Almost everything that we do is virtual. We debate in meetings, answer emails, fight through bureaucracy, and type away on our computers. The result for many is frustration and decreased job satisfaction. A great article by Jared Sandberg in The Wall Street Journal analyzes the effect of intangible work results on employee satisfaction and makes some great points.
I was struck by the quotes from successful knowledge workers who said that they envy people with lower-paying and less prestigious jobs that offer immediate and tangible feelings of accomplishment. One insurance broker even cited his envy of Mr. Fred Flinstone, who always seemed so satisfied to slide down that dinosaur’s tail when the whistle blew at the end of a work day at the quarry.
The article also speculated that these feelings of frustration may be partially responsible for the boom in weekend do-it-yourselfers. A management consultant confessed that she took up needlework to get the feelings of control and accomplishment that she was missing at work.
I can definitely relate to the sentiments quoted in the article. I used to leave the office at the end of the day exhausted, but feeling like I had just spent hours running on a hamster wheel. Not every day, but far too often.

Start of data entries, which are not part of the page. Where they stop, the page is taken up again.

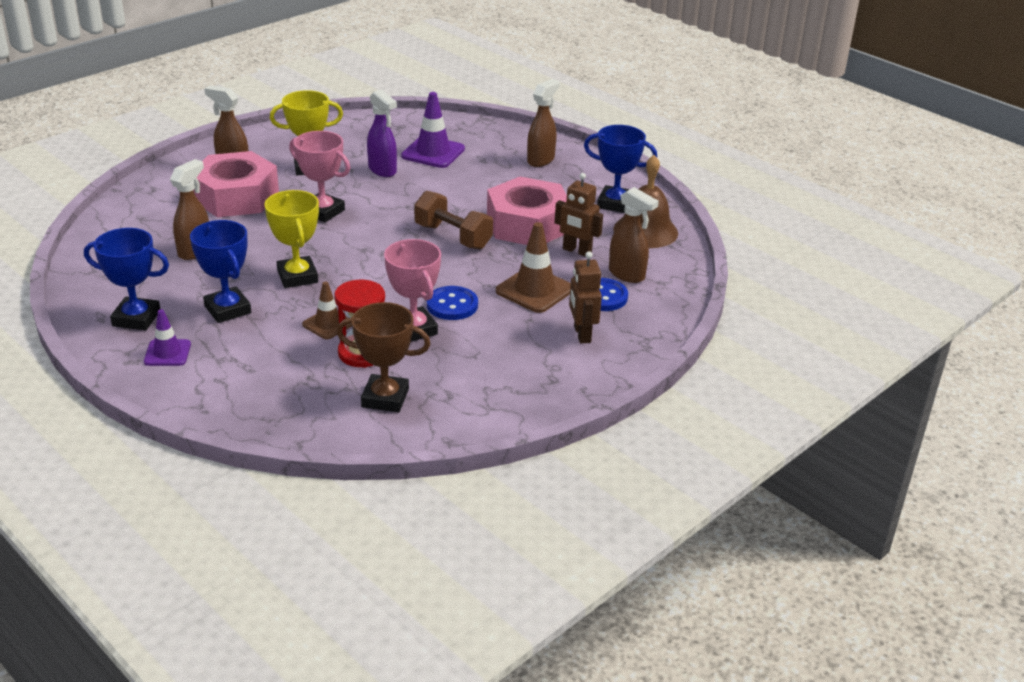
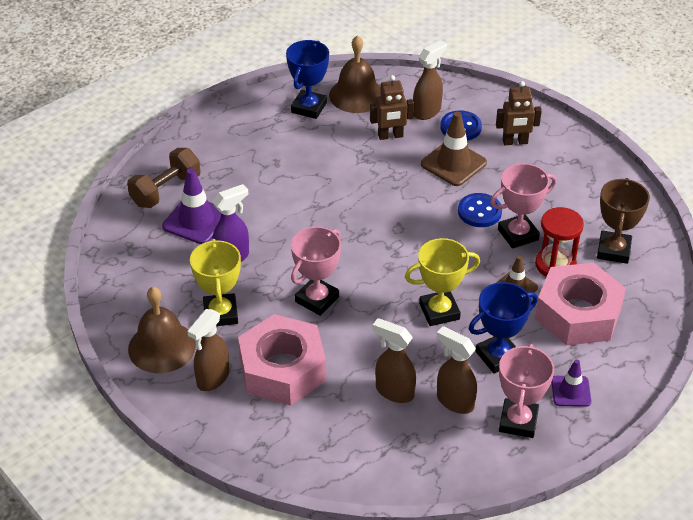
camera: 85 degrees left, 10 degrees up
(136, 318) = (518, 421): blue trophy -> pink trophy
(274, 144) = (162, 347): none -> brown bell
(453, 237) = (366, 209): brown dumbbell -> brown dumbbell (166, 190)
(527, 224) = (344, 162): pink nut -> pink nut (578, 314)
(541, 160) = (221, 147): brown spray bottle -> brown spray bottle (454, 401)
(577, 251) = (390, 136): brown robot -> brown robot turned 45 degrees clockwise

I don’t think this feeling is inevitable in the Information Age, though I do think it’s hard to avoid in many bureaucratic corporate environments. Sandberg suggests that setting meaningful short-term work goals can help people feel more satisfied. Making to-do lists can also help. It’s an undeniably great feeling to cross an item off the list. Cutting back on meetings and unnecessary red tape can also make you more productive.
Working for myself, I still spend a lot of time on my computer, but I also feel a strong sense of accomplishment almost every day. The drawback of working for myself is that I never get to slide down the dinosaur’s tail when the bell rings at the end of the day. I often work late into the night, but I have autonomy over where, when, and how I work. For me, that has significantly boosted my job satisfaction even when my daily work results are hard to define.
What’s your take on the impact of sense of accomplishment on your job satisfaction?